IBM, en tête depuis des années dans le classements des dépôts de brevets, pourrait révolutionner le monde de l’informatique avec la présentation récente de travaux sur la lumière : le mariage de l’optique et de l’électronique classique au sein d’équipements prêts à entrer en production de masse.
Crédits : Robert Scoble, licence Creative Commons
Maîtriser la lumière
L’optique représente dans l’informatique une certaine forme de Graal. Sa capacité de transport de l’information attire depuis longtemps mais sa maîtrise s’est toujours heurtée à un mur. En effet, l'infrastructure nécessaire à son utilisation est radicalement différente de ce que l’industrie informatique utilise depuis plusieurs décennies : le circuit imprimé et le transistor. Comment relier alors l’onde lumineuse au transport traditionnel des électrons ?
En 2010, IBM avait présenté des travaux sur une technologie nommée « Silicon Nanophotonics ». Il s’agissait alors, comme le rappelle Ars Technica, de concevoir une machine dotée d’une monstrueuse puissance de calcul pour le compte du NCSA (National Center for Supercomputing Applications) de l’université américaine de l’Illinois. Le projet, nommé Blue Waters, fut finalement abandonné car la technologie n’était pas encore prête. Big Blue a cependant continué à travailler sur la pièce maîtresse, l’émetteur-récepteur, en vue de la rendre propre à une production de masse.
La firme est finalement parvenue aux résultats escomptés. Elle est arrivée à produire une puce intégrant à la fois des composants photoniques et des composants électroniques via une gravure d’une finesse inférieure à 100 nm. Plus exactement, la puce est capable de convertir les signaux d’une partie à une autre sans pratiquement aucune latence, ouvrant la voie de gigantesques flots de données dans des infrastructures telles que les centres de données (datacenters).
Rassembler deux mondes très différents
Contrairement à l’informatique standard, les puces d’IBM permettent de transporter l’information à la vitesse de la lumière en se servant des impulsions au lieu du courant électrique. Tant que l’onde peut circuler, elle n’est pas affectée par les problèmes inhérents à l’électricité et que l’ingénierie d’IBM, Intel ou AMD a pu rencontrer jusqu’à aujourd’hui dans les processeurs. Par exemple : un équilibre délicat entre la finesse de gravure, l’échauffement des transistors voire les pertes d’électrons. On se souvient d’ailleurs qu’IBM avait introduit la technologie SOI (silicon-on-insulator) pour réduire les pertes, et que l’on retrouvait alors dans les Athlon d’AMD.
Pour mieux comprendre le fonctionnement de la puce d’IBM, il faut observer l’image ci-dessus. Ce « cube » présente un fonctionnement simple dans son ensemble : un détecteur photonique, en rouge à gauche, et un modulateur, en bleu à droite, font figure d’entrée et de sortie pour les impulsions lumineuses. Le reste est constitué d’un empilement de neuf étages métalliques.

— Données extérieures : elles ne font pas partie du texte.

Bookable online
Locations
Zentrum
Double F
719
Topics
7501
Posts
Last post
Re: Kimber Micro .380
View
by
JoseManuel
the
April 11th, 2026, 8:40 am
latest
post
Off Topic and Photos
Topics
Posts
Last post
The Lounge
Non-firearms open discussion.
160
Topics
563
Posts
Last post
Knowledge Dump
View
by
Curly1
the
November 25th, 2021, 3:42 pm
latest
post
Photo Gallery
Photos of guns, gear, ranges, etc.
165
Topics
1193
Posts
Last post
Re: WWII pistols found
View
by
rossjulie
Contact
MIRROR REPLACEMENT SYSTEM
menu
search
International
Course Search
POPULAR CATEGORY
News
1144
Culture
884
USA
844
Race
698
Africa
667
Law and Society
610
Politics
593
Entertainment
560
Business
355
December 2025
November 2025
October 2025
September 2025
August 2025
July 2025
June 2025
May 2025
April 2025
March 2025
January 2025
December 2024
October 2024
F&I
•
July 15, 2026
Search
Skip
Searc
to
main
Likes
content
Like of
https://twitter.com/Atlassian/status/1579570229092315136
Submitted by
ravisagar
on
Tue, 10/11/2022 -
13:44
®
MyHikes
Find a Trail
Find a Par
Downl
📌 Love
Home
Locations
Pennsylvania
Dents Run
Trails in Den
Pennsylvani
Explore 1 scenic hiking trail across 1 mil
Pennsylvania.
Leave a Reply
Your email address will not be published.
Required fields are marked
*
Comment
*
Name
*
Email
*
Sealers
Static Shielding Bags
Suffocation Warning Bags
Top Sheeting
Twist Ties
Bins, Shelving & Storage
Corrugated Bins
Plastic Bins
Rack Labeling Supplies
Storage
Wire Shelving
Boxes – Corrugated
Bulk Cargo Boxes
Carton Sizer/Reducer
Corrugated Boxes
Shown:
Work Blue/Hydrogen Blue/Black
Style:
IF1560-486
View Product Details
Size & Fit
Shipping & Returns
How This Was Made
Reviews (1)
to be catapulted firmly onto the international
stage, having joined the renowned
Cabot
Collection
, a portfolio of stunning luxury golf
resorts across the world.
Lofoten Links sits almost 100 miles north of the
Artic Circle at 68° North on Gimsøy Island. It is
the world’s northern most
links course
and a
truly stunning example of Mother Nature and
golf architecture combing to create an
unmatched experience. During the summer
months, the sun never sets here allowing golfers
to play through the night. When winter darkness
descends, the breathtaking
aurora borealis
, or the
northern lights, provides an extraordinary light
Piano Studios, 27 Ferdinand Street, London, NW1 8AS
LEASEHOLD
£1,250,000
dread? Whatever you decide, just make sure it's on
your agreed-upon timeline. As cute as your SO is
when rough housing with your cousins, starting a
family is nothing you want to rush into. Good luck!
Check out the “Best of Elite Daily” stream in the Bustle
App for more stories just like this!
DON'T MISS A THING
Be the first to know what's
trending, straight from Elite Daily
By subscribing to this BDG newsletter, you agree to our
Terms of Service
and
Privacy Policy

Cette deuxième image montre comment la lumière et l'électricité interagissent. Les courbes bleues représentent les guides lumineux transportant les impulsions. Ils sont en contact avec les parties jaunes, des réseaux de structures en cuivre dans lesquels circulent les signaux électriques. On retrouve bien la « fusion » des deux structures.
De larges perspectives
IBM a en outre réussi à produire sa puce dans un classique procédé CMOS d’une finesse de 90 nm. Selon la firme, cela ouvre la porte à la production de nombreux composants tels que des modulateurs ou encore des multiplexeurs ultra-compacts. Un seul émetteur-récepteur utilisant la technologie d’IBM peut transférer plus de 25 Gb/s. Les « silicon nanophotonics » peuvent également embarquer des composants réalisant du multiplexage en longueur d'onde. C’est d’ailleurs là une clé de l’évolution pour IBM : la possibilité de multiplexer de grands flux de données à très haute vitesse entre des zones distantes d’équipements informatiques, sans passer par des équipements supplémentaires pour convertir le signal.
Les retombées devraient se faire en priorité sur les équipements réseaux qui servent d’infrastructure maîtresse dans les centres de données. La communication entre les différentes machines pourrait se faire à des vitesses bien supérieures à aujourd’hui. Pour une intégration plus fine cependant, il faudra attendre encore.
Les travaux d’IBM seront présentés plus en détail la semaine lors de la conférence IEEE International Electron Devices Meeting (IEDM). Comme indiqué cependant par le docteur John E. Kelly, il s’agit dans tous les cas pour IBM d’une « percée technologique », le « résultat de plus de dix ans de recherches pionnières ».
Notez qu'en dépit de l'enthousiasme d'IBM, aucune production concrète n'a encore été annoncée. Cependant, Big Blue est certaine que la production de masse se fera prochainement, le procédé utilisé étant relativement économique.